Inverse RL Scene Dynamics Learning for Nonlinear Predictive Control in Autonomous Vehicles
Sorin Grigorescu, Mihai Zaha
TL;DR
The paper addresses autonomous vehicle control under dynamic driving scenes by coupling a nominal, physics-based vehicle model with a learned scene-dynamics model. The scene dynamics are encoded in a deep network trained via an inverse reinforcement learning framework, leveraging an Augmented Memory to fuse past observations into trajectory predictions for a constrained nonlinear MPC. Across GridSim, indoor/outdoor AMTU tests, and a full-scale VW Passat on public roads, the approach outperforms Dynamic Window, End2End, and DQN baselines in safety and tracking metrics, particularly in obstacle-rich environments.

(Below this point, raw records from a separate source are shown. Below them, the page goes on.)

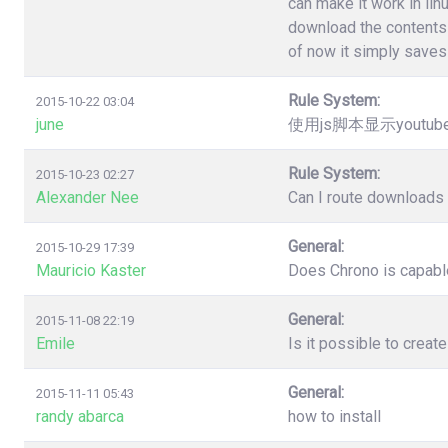
can make it work in lin
download the contents 
of now it simply saves 
Rule System:
2015-10-22 03:04
june
使用js脚本显示youtu
Rule System:
2015-10-23 02:27
Alexander Nee
Can I route downloads 
General:
2015-10-29 17:39
Mauricio Kaster
Does Chrono is capable
General:
2015-11-08 22:19
Emile
Is it possible to creat
General:
2015-11-11 05:43
randy abarca
how to install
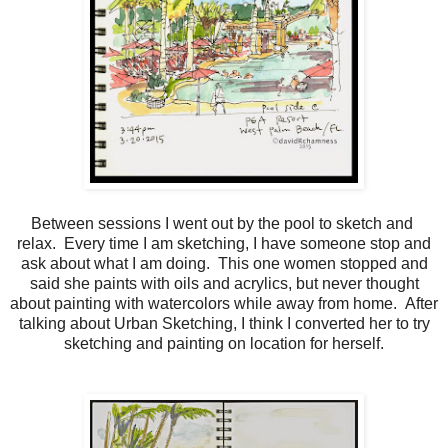
Between sessions I went out by the pool to sketch and
relax. Every time I am sketching, I have someone stop and
ask about what I am doing. This one women stopped and
said she paints with oils and acrylics, but never thought
about painting with watercolors while away from home. After
talking about Urban Sketching, I think I converted her to try
sketching and painting on location for herself.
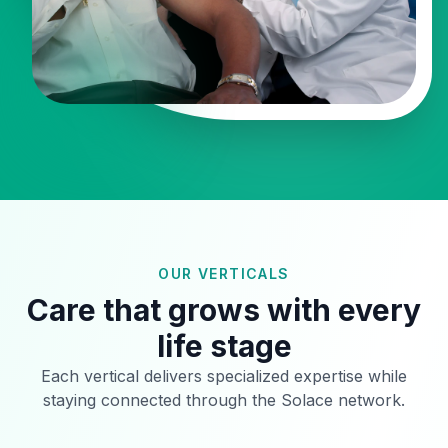
OUR VERTICALS
Care that grows with every
life stage
Each vertical delivers specialized expertise while
staying connected through the Solace network.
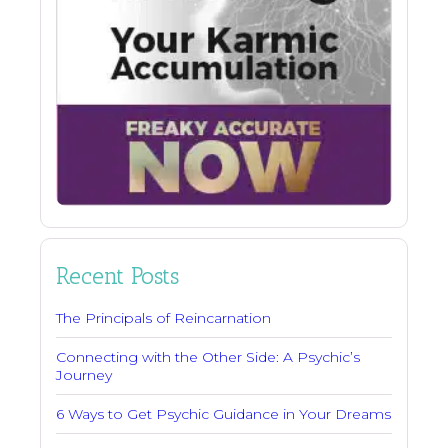
Recent Posts
The Principals of Reincarnation
Connecting with the Other Side: A Psychic’s
Journey
6 Ways to Get Psychic Guidance in Your Dreams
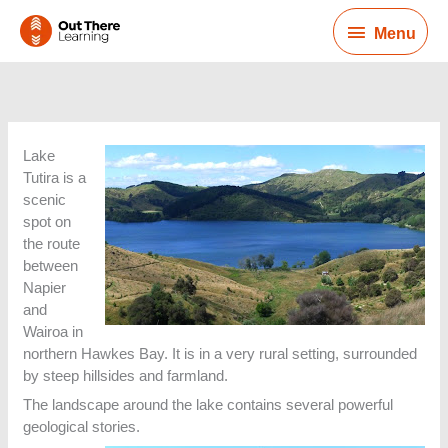
Skip
Menu
to
Menu
content
Lake
Tutira is a
scenic
spot on
the route
between
Napier
and
Wairoa in
northern Hawkes Bay. It is in a very rural setting, surrounded
by steep hillsides and farmland.
The landscape around the lake contains several powerful
geological stories.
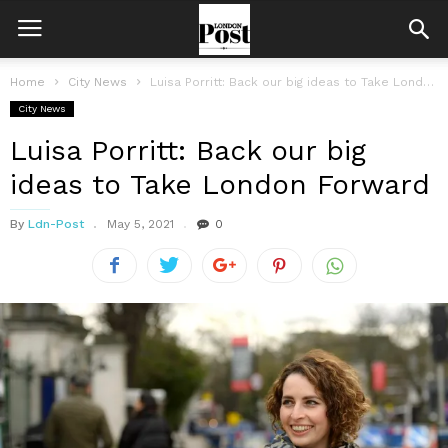
Home
City News
Luisa Porritt: Back our big ideas to Take London Forward
City News
Luisa Porritt: Back our big
ideas to Take London Forward
By
Ldn-Post
May 5, 2021
0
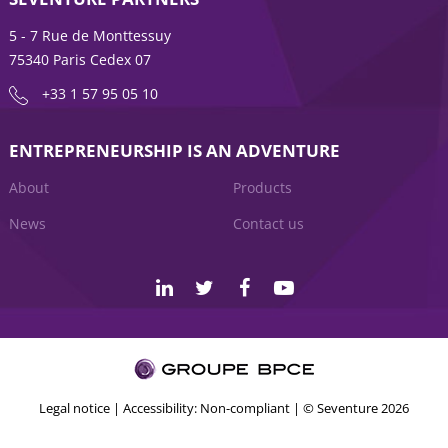
5 - 7 Rue de Monttessuy
75340 Paris Cedex 07
+33 1 57 95 05 10
ENTREPRENEURSHIP IS AN ADVENTURE
About
Products
News
Contact us
Legal notice
|
Accessibility: Non-compliant
| © Seventure 2026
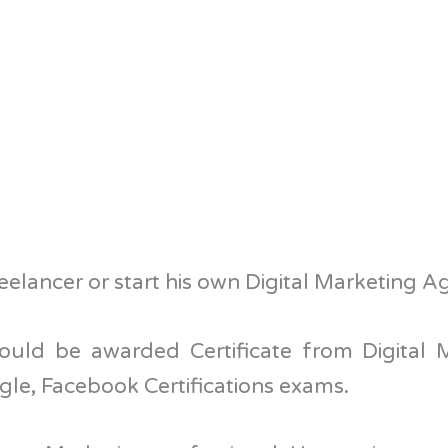
elancer or start his own Digital Marketing A
ould be awarded Certificate from Digital
le, Facebook Certifications exams.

The work demonstrates a principled hybrid of model-based control and environment-aware learning, with discussions on safety, data needs, and avenues for future stability and terminal-constraint enhancements.
Abstract
This paper introduces the Deep Learning-based Nonlinear Model Predictive Controller with Scene Dynamics (DL-NMPC-SD) method for autonomous navigation. DL-NMPC-SD uses an a-priori nominal vehicle model in combination with a scene dynamics model learned from temporal range sensing information. The scene dynamics model is responsible for estimating the desired vehicle trajectory, as well as to adjust the true system model used by the underlying model predictive controller. We propose to encode the scene dynamics model within the layers of a deep neural network, which acts as a nonlinear approximator for the high order state-space of the operating conditions. The model is learned based on temporal sequences of range sensing observations and system states, both integrated by an Augmented Memory component. We use Inverse Reinforcement Learning and the Bellman optimality principle to train our learning controller with a modified version of the Deep Q-Learning algorithm, enabling us to estimate the desired state trajectory as an optimal action-value function. We have evaluated DL-NMPC-SD against the baseline Dynamic Window Approach (DWA), as well as against two state-of-the-art End2End and reinforcement learning methods, respectively. The performance has been measured in three experiments: i) in our GridSim virtual environment, ii) on indoor and outdoor navigation tasks using our RovisLab AMTU (Autonomous Mobile Test Unit) platform and iii) on a full scale autonomous test vehicle driving on public roads.